[Start of section]
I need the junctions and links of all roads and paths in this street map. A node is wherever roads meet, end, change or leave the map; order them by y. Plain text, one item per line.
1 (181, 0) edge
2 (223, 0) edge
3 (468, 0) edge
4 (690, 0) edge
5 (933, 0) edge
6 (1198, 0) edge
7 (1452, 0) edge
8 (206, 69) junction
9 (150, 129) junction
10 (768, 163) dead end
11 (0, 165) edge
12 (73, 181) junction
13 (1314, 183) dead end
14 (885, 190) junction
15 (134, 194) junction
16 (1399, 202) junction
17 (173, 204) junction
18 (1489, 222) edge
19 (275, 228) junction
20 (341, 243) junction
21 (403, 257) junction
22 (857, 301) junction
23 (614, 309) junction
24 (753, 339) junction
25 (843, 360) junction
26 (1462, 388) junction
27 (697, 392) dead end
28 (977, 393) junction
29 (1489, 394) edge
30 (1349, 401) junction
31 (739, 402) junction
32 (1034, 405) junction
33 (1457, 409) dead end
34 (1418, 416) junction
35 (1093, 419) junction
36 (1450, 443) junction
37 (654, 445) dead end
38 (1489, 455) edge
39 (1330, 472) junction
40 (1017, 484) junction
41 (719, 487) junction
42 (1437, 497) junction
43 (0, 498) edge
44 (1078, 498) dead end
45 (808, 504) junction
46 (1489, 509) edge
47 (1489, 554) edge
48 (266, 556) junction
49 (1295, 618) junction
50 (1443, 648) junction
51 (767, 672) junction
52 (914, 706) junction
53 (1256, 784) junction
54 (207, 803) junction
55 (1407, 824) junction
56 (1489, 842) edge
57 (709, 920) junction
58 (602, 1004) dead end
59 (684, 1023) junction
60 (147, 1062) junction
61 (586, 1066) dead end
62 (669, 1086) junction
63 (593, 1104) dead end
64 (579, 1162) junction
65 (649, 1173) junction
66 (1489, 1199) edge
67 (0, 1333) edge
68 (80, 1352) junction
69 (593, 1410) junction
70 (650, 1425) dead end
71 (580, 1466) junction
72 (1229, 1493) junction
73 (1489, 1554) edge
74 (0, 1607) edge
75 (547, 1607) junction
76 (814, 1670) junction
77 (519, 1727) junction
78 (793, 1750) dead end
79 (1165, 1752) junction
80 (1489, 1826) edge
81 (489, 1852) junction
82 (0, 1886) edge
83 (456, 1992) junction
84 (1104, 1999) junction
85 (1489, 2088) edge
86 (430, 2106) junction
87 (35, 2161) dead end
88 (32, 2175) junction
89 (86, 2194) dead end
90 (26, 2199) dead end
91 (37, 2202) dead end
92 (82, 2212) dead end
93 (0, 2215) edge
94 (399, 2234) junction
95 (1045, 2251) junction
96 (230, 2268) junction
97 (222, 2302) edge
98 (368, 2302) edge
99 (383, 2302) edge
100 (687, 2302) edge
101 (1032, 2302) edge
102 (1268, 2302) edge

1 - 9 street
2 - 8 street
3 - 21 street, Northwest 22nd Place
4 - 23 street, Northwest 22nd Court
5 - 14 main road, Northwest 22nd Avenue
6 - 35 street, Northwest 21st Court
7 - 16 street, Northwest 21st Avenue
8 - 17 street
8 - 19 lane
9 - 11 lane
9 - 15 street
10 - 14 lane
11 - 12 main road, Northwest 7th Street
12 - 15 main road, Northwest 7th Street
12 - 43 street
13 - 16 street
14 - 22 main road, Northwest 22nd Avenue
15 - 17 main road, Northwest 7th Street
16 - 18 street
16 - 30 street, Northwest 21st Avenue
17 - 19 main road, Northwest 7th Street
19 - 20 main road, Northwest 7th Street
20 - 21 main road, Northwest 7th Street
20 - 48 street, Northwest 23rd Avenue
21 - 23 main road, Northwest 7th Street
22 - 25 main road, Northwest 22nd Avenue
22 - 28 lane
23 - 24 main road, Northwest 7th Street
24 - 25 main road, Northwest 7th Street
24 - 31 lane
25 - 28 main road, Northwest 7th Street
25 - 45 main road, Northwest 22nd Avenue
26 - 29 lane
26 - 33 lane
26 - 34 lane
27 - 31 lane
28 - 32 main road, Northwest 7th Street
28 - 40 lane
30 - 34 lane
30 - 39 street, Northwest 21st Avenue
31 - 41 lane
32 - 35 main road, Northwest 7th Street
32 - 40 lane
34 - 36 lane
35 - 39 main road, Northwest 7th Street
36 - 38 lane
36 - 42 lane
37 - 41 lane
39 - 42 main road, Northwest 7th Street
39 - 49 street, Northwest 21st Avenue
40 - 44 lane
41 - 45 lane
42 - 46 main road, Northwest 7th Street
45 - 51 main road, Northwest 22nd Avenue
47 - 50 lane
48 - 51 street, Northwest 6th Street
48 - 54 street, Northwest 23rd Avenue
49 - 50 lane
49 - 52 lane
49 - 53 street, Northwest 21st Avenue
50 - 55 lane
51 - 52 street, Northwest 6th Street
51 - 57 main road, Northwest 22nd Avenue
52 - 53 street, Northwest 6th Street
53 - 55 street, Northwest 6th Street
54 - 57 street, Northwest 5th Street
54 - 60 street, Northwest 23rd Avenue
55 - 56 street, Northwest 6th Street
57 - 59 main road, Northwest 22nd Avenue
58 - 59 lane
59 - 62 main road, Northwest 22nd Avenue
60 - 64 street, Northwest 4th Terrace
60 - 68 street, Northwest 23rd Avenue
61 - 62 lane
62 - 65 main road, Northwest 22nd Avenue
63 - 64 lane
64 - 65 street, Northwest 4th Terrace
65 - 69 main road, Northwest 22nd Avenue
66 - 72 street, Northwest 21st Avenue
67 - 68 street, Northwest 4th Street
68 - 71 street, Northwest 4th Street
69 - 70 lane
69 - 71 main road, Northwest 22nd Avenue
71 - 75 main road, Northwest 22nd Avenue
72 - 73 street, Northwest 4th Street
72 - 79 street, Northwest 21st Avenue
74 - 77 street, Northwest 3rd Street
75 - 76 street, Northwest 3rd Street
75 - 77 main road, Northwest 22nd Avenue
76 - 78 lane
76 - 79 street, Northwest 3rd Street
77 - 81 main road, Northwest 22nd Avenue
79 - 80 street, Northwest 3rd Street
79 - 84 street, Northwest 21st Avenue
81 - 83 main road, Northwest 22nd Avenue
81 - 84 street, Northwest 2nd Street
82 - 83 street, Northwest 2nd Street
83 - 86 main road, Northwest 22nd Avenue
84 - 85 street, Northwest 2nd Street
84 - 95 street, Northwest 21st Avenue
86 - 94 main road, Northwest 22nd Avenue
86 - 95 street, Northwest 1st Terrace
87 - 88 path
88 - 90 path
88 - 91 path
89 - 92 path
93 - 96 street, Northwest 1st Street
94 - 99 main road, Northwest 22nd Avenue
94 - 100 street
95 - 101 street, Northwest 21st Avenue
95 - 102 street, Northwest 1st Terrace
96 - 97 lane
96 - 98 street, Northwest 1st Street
[End of section]
[Start of section]
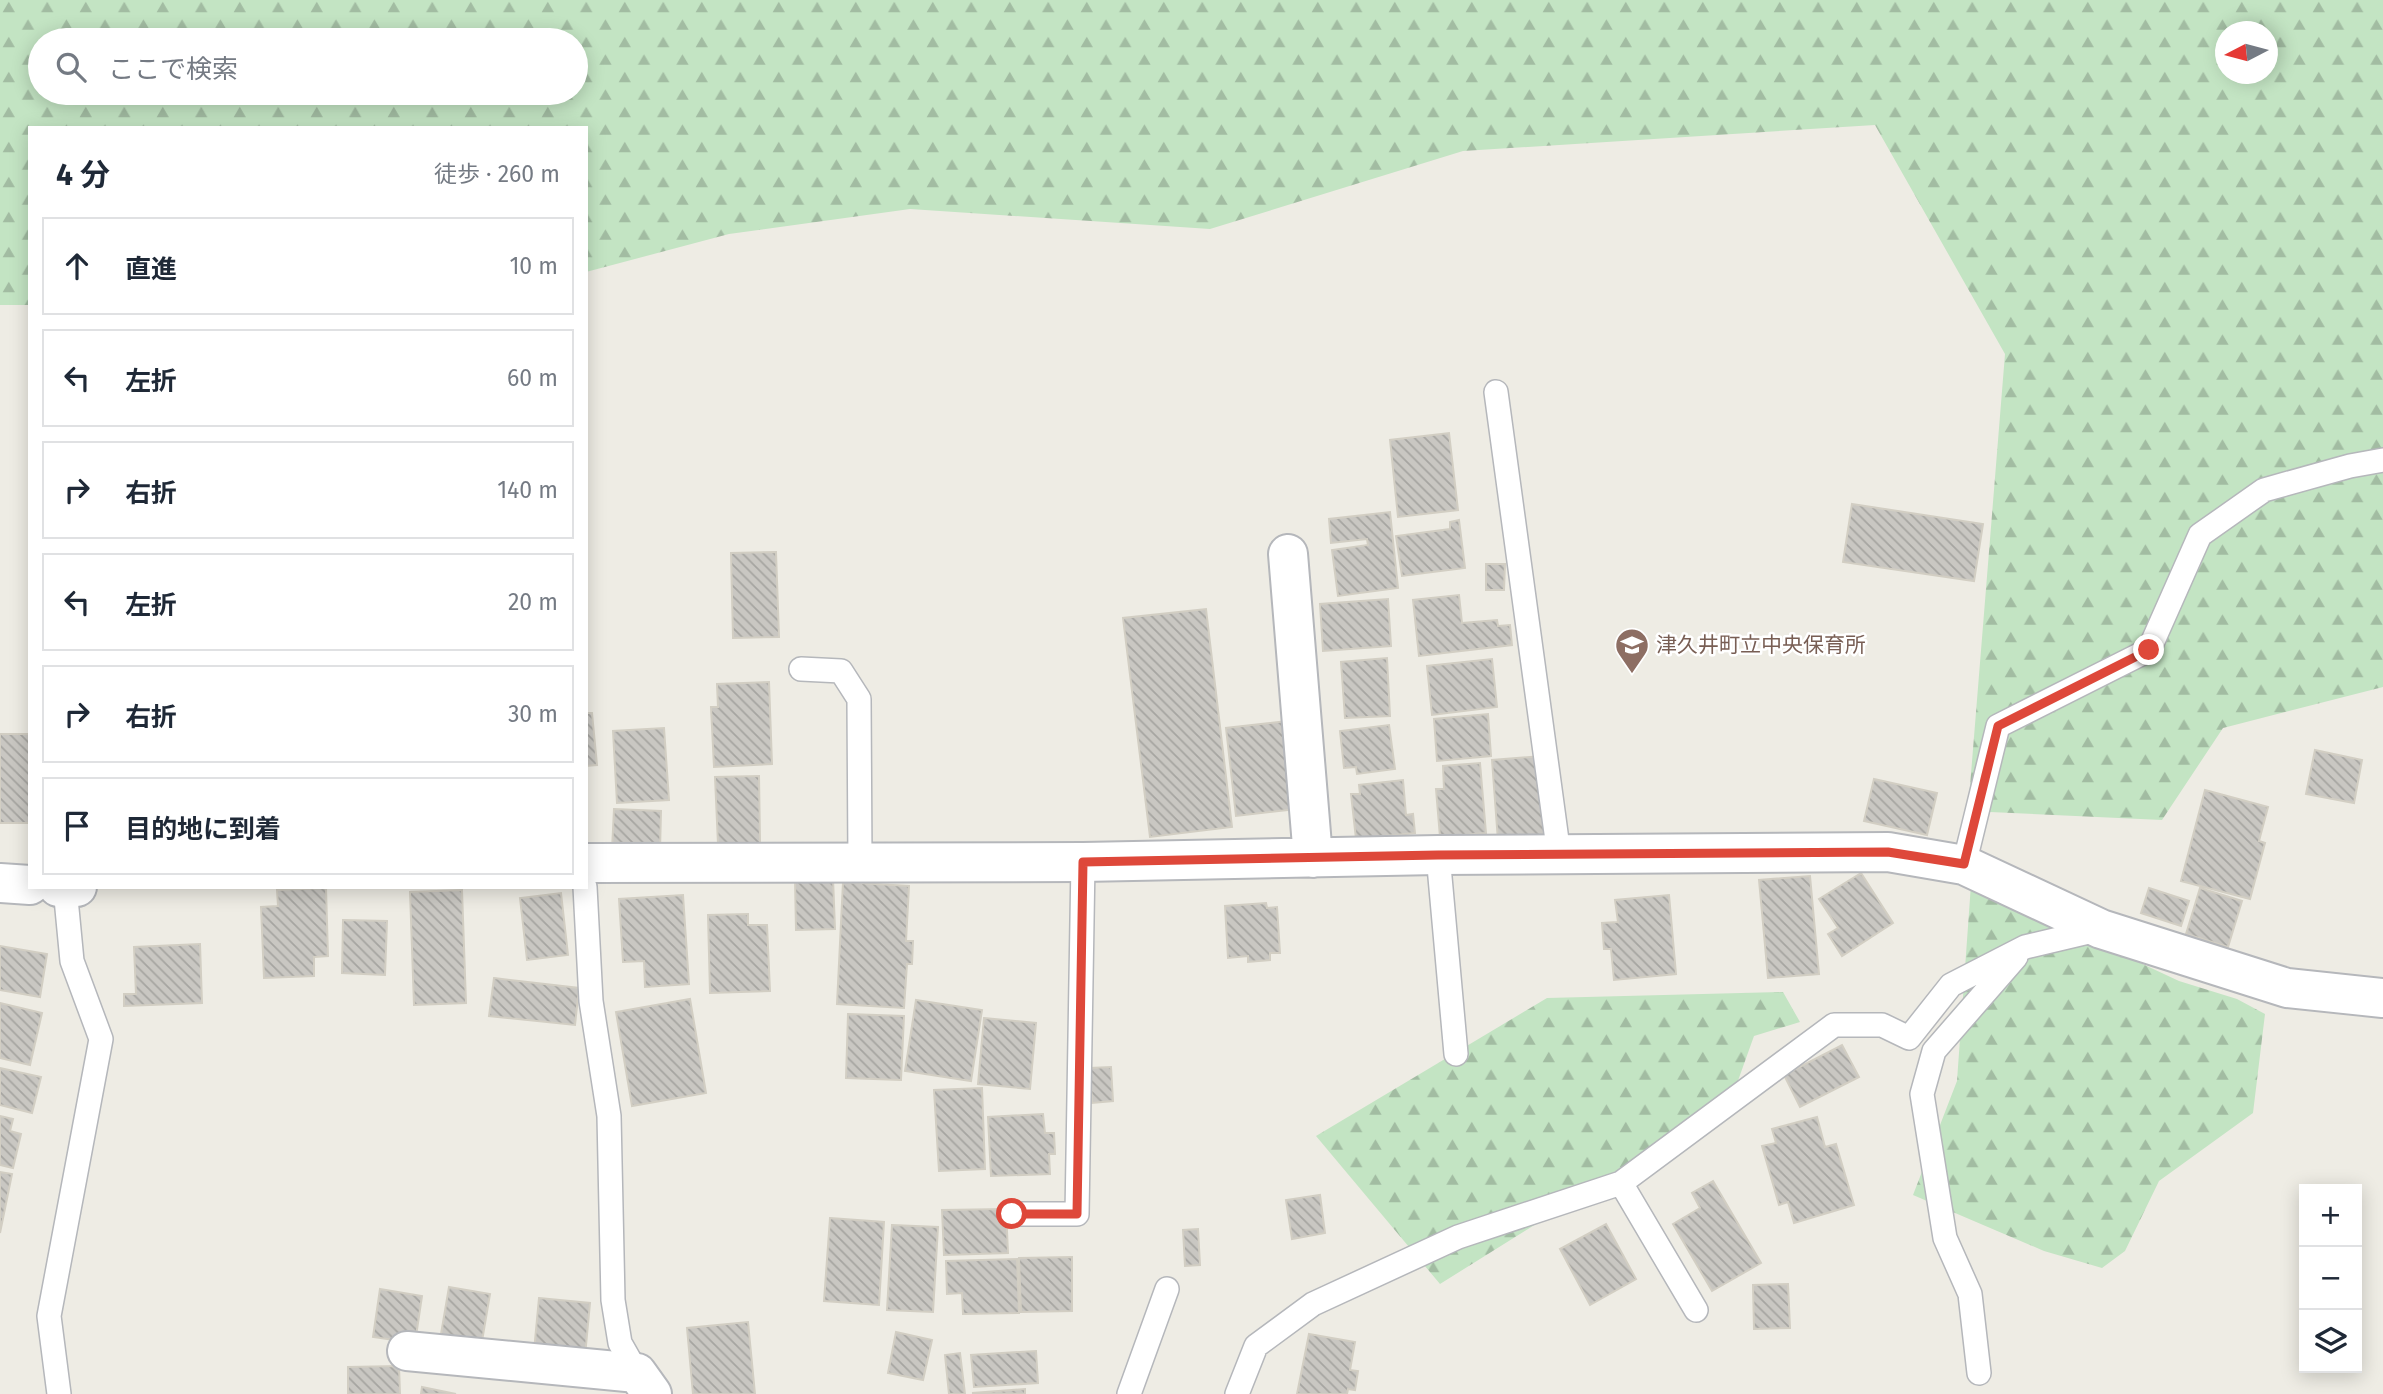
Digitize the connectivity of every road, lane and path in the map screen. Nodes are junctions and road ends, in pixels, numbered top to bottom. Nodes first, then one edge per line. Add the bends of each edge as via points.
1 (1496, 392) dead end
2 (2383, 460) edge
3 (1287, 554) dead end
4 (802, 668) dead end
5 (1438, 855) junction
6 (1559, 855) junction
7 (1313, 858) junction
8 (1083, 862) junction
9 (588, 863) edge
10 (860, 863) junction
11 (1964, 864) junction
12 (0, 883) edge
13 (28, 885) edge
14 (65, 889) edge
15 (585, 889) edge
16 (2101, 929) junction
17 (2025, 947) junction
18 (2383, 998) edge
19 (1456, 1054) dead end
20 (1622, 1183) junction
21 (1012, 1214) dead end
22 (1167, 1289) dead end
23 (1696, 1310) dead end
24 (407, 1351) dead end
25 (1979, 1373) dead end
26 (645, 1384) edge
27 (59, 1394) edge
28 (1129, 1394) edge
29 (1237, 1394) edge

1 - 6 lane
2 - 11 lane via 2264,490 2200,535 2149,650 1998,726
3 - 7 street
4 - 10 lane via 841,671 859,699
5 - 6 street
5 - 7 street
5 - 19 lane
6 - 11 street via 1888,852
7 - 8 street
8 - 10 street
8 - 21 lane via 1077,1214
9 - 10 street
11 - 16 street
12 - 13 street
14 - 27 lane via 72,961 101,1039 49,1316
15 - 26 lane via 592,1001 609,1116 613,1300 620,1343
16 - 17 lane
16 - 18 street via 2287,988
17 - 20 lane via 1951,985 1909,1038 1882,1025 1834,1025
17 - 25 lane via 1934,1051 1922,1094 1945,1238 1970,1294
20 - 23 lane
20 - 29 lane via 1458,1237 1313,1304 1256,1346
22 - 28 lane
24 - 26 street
[End of section]
# DIRECTIONS
Please show every line of the material that contains the string "junctions".

# RESPONSE TO THE EXERCISE
I need the junctions and links of all roads and paths in this street map. A node is wherever roads meet, end, change or leave the map; order them by y. Plain text, one item per line.
Digitize the connectivity of every road, lane and path in the map screen. Nodes are junctions and road ends, in pixels, numbered top to bottom. Nodes first, then one edge per line. Add the bends of each edge as via points.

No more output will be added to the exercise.